[Work required]: Some lines in the entries contain the word "Chemical". Copy all of them.

[Provided information]:
━━━━━━━━━━━━━━━━

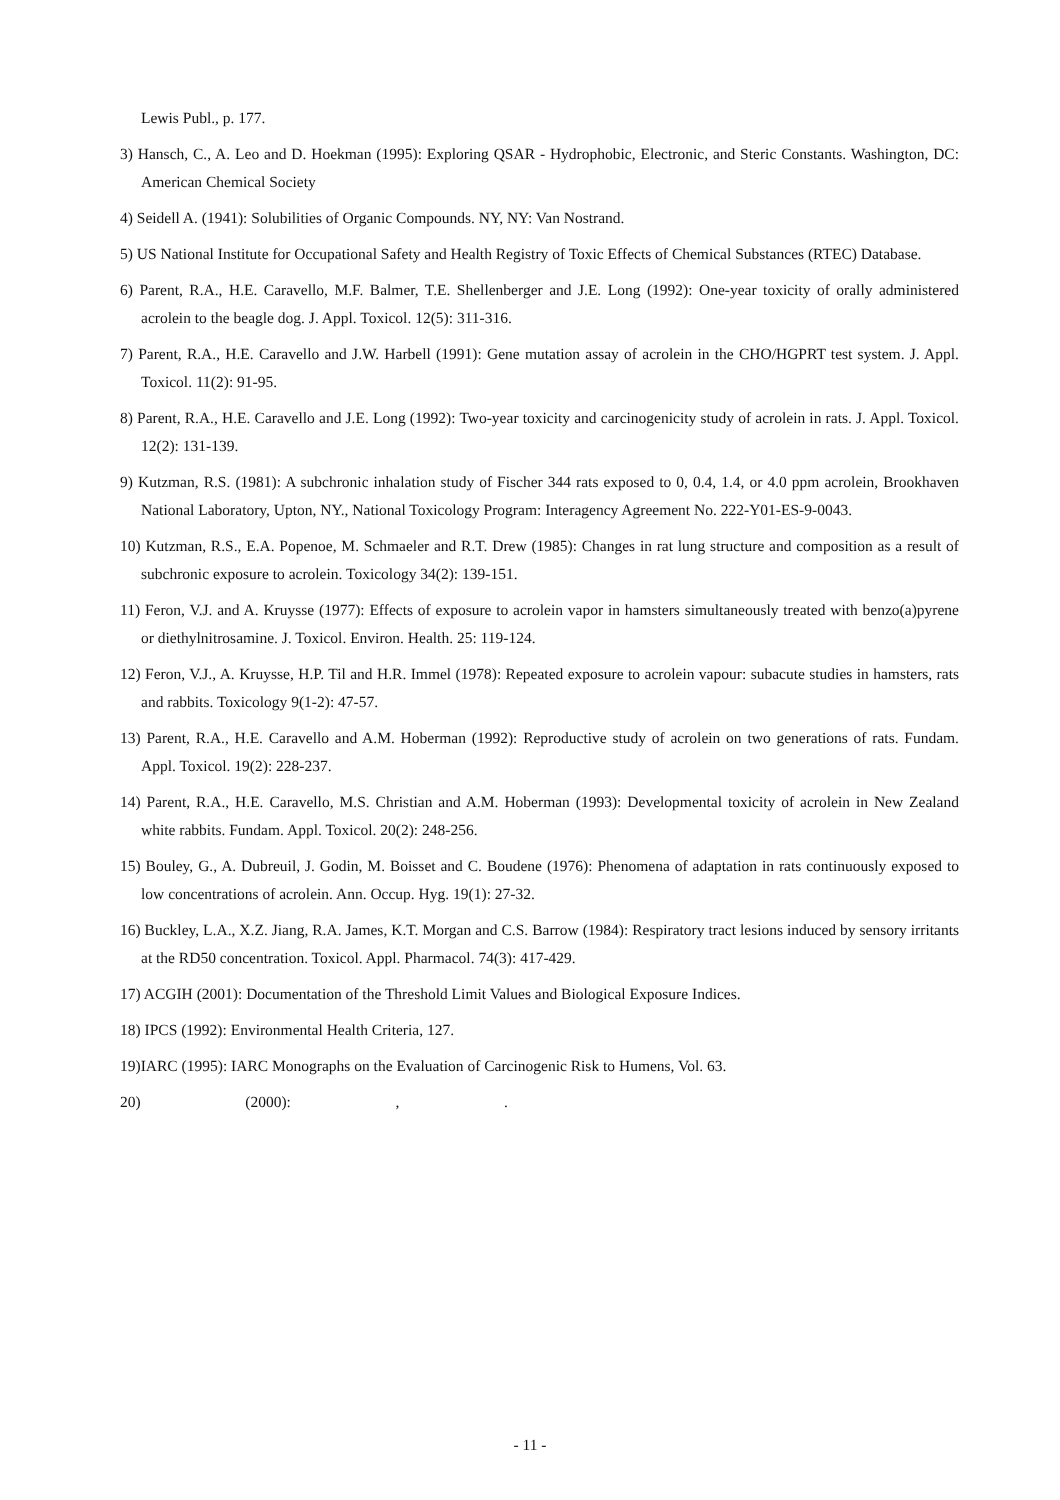Lewis Publ., p. 177.
3) Hansch, C., A. Leo and D. Hoekman (1995): Exploring QSAR - Hydrophobic, Electronic, and Steric Constants. Washington, DC: American Chemical Society
4) Seidell A. (1941): Solubilities of Organic Compounds. NY, NY: Van Nostrand.
5) US National Institute for Occupational Safety and Health Registry of Toxic Effects of Chemical Substances (RTEC) Database.
6) Parent, R.A., H.E. Caravello, M.F. Balmer, T.E. Shellenberger and J.E. Long (1992): One-year toxicity of orally administered acrolein to the beagle dog. J. Appl. Toxicol. 12(5): 311-316.
7) Parent, R.A., H.E. Caravello and J.W. Harbell (1991): Gene mutation assay of acrolein in the CHO/HGPRT test system. J. Appl. Toxicol. 11(2): 91-95.
8) Parent, R.A., H.E. Caravello and J.E. Long (1992): Two-year toxicity and carcinogenicity study of acrolein in rats. J. Appl. Toxicol. 12(2): 131-139.
9) Kutzman, R.S. (1981): A subchronic inhalation study of Fischer 344 rats exposed to 0, 0.4, 1.4, or 4.0 ppm acrolein, Brookhaven National Laboratory, Upton, NY., National Toxicology Program: Interagency Agreement No. 222-Y01-ES-9-0043.
10) Kutzman, R.S., E.A. Popenoe, M. Schmaeler and R.T. Drew (1985): Changes in rat lung structure and composition as a result of subchronic exposure to acrolein. Toxicology 34(2): 139-151.
11) Feron, V.J. and A. Kruysse (1977): Effects of exposure to acrolein vapor in hamsters simultaneously treated with benzo(a)pyrene or diethylnitrosamine. J. Toxicol. Environ. Health. 25: 119-124.
12) Feron, V.J., A. Kruysse, H.P. Til and H.R. Immel (1978): Repeated exposure to acrolein vapour: subacute studies in hamsters, rats and rabbits. Toxicology 9(1-2): 47-57.
13) Parent, R.A., H.E. Caravello and A.M. Hoberman (1992): Reproductive study of acrolein on two generations of rats. Fundam. Appl. Toxicol. 19(2): 228-237.
14) Parent, R.A., H.E. Caravello, M.S. Christian and A.M. Hoberman (1993): Developmental toxicity of acrolein in New Zealand white rabbits. Fundam. Appl. Toxicol. 20(2): 248-256.
15) Bouley, G., A. Dubreuil, J. Godin, M. Boisset and C. Boudene (1976): Phenomena of adaptation in rats continuously exposed to low concentrations of acrolein. Ann. Occup. Hyg. 19(1): 27-32.
16) Buckley, L.A., X.Z. Jiang, R.A. James, K.T. Morgan and C.S. Barrow (1984): Respiratory tract lesions induced by sensory irritants at the RD50 concentration. Toxicol. Appl. Pharmacol. 74(3): 417-429.
17) ACGIH (2001): Documentation of the Threshold Limit Values and Biological Exposure Indices.
18) IPCS (1992): Environmental Health Criteria, 127.
19)IARC (1995): IARC Monographs on the Evaluation of Carcinogenic Risk to Humens, Vol. 63.
20) (2000): , .
- 11 -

━━━━━━━━━━━━━━━━

[Solved exercise]:
3) Hansch, C., A. Leo and D. Hoekman (1995): Exploring QSAR - Hydrophobic, Electronic, and Steric Constants. Washington, DC: American Chemical Society
5) US National Institute for Occupational Safety and Health Registry of Toxic Effects of Chemical Substances (RTEC) Database.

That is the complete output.